Your goal:
Render the lines of the entries below, from the line containing "Die Wiener Volkspartei" through the line containing "commerciële schepen. Met een", both included, as a numbered list without blank lines. Leave out the pictures.

Supplied data:
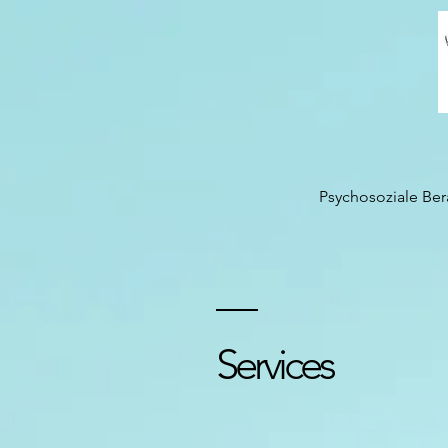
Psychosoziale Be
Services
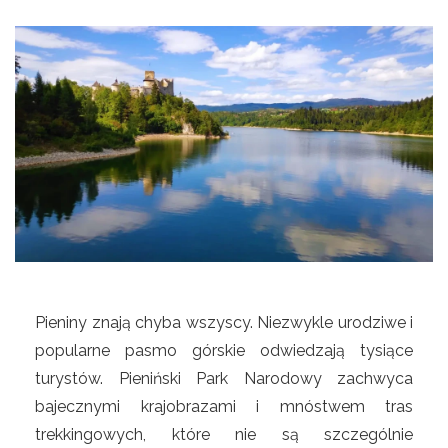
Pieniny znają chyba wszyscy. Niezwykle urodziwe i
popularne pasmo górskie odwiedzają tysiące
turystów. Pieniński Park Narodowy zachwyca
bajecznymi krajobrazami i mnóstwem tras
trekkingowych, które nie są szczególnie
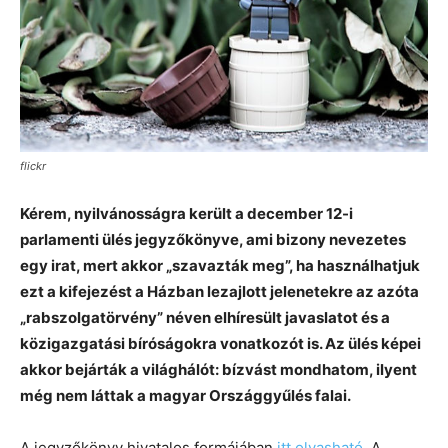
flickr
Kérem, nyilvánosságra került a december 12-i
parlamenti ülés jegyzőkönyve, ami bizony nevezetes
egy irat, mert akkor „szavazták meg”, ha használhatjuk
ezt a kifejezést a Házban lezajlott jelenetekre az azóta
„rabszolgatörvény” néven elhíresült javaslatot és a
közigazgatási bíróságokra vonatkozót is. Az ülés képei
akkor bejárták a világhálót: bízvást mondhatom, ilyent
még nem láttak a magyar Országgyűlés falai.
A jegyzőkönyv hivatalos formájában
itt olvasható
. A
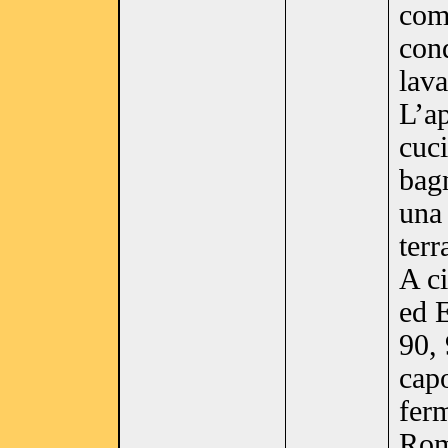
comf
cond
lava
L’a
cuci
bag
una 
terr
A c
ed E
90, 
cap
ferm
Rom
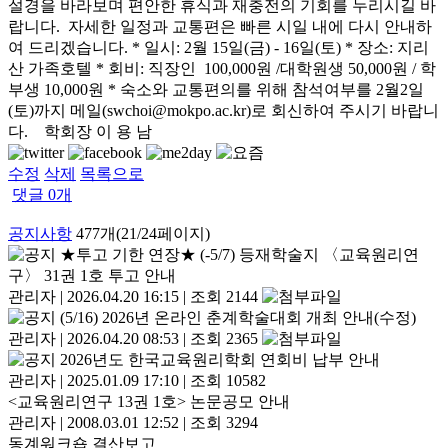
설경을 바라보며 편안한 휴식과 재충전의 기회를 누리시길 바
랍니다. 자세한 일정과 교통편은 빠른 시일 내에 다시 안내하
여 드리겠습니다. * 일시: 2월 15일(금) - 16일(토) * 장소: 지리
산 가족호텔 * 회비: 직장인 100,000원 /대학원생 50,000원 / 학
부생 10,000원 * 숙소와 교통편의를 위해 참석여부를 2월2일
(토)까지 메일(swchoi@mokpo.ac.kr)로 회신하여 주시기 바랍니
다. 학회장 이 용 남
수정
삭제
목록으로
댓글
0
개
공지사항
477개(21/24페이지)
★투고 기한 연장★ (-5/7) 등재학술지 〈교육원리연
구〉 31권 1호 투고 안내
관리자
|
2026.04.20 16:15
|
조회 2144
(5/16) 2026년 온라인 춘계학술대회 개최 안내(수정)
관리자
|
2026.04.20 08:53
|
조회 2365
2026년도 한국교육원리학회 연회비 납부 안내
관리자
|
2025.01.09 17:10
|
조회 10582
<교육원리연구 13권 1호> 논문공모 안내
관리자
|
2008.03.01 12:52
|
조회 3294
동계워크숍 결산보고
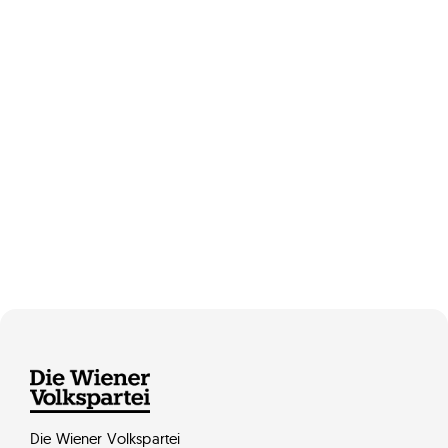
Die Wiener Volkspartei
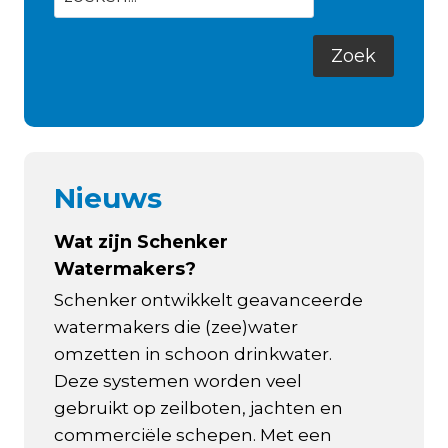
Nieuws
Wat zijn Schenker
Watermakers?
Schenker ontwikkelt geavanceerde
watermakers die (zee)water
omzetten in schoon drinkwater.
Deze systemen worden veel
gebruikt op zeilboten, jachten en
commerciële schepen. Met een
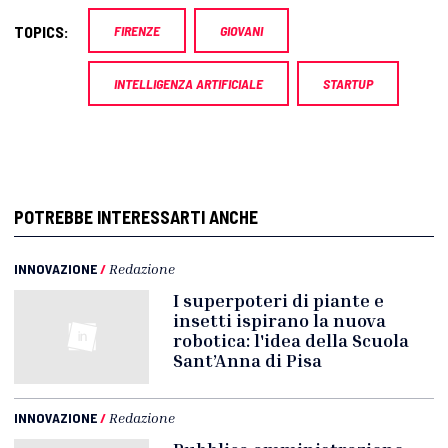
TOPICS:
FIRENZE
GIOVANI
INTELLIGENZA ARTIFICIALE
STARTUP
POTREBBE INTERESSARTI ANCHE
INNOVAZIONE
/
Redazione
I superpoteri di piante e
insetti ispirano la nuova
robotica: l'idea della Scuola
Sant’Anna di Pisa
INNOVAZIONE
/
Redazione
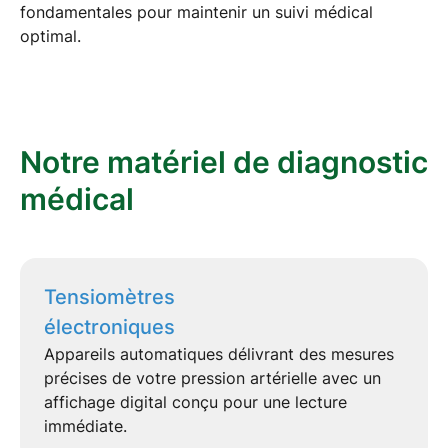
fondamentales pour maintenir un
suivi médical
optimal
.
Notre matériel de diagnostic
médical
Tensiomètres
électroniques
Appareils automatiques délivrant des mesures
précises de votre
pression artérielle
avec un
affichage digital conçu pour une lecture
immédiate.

--

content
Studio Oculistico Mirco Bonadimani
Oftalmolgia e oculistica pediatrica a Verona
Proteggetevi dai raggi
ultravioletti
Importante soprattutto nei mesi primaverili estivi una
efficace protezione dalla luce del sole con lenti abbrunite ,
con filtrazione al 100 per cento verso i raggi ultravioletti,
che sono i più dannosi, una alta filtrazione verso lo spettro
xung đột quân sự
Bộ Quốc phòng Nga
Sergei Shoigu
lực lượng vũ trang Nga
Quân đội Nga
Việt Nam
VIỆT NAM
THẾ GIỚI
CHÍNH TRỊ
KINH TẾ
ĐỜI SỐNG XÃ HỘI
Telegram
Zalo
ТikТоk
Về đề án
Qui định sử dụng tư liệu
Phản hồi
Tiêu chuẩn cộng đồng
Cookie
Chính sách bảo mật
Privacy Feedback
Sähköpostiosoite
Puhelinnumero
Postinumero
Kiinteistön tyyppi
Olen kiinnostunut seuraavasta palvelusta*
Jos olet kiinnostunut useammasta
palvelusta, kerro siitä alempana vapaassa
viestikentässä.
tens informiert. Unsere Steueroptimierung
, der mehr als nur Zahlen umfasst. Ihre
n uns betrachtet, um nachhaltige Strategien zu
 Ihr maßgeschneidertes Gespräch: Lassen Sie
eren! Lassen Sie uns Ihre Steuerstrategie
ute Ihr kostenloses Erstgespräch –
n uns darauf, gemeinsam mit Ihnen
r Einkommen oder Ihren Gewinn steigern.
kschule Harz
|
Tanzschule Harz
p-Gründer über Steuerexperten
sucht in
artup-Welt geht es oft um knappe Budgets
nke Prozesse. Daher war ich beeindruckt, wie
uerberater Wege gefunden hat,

Response below:
1. Die Wiener Volkspartei
2. Nieuws
3. Wat zijn Schenker
4. Watermakers?
5. Schenker ontwikkelt geavanceerde
6. watermakers die (zee)water
7. omzetten in schoon drinkwater.
8. Deze systemen worden veel
9. gebruikt op zeilboten, jachten en
10. commerciële schepen. Met een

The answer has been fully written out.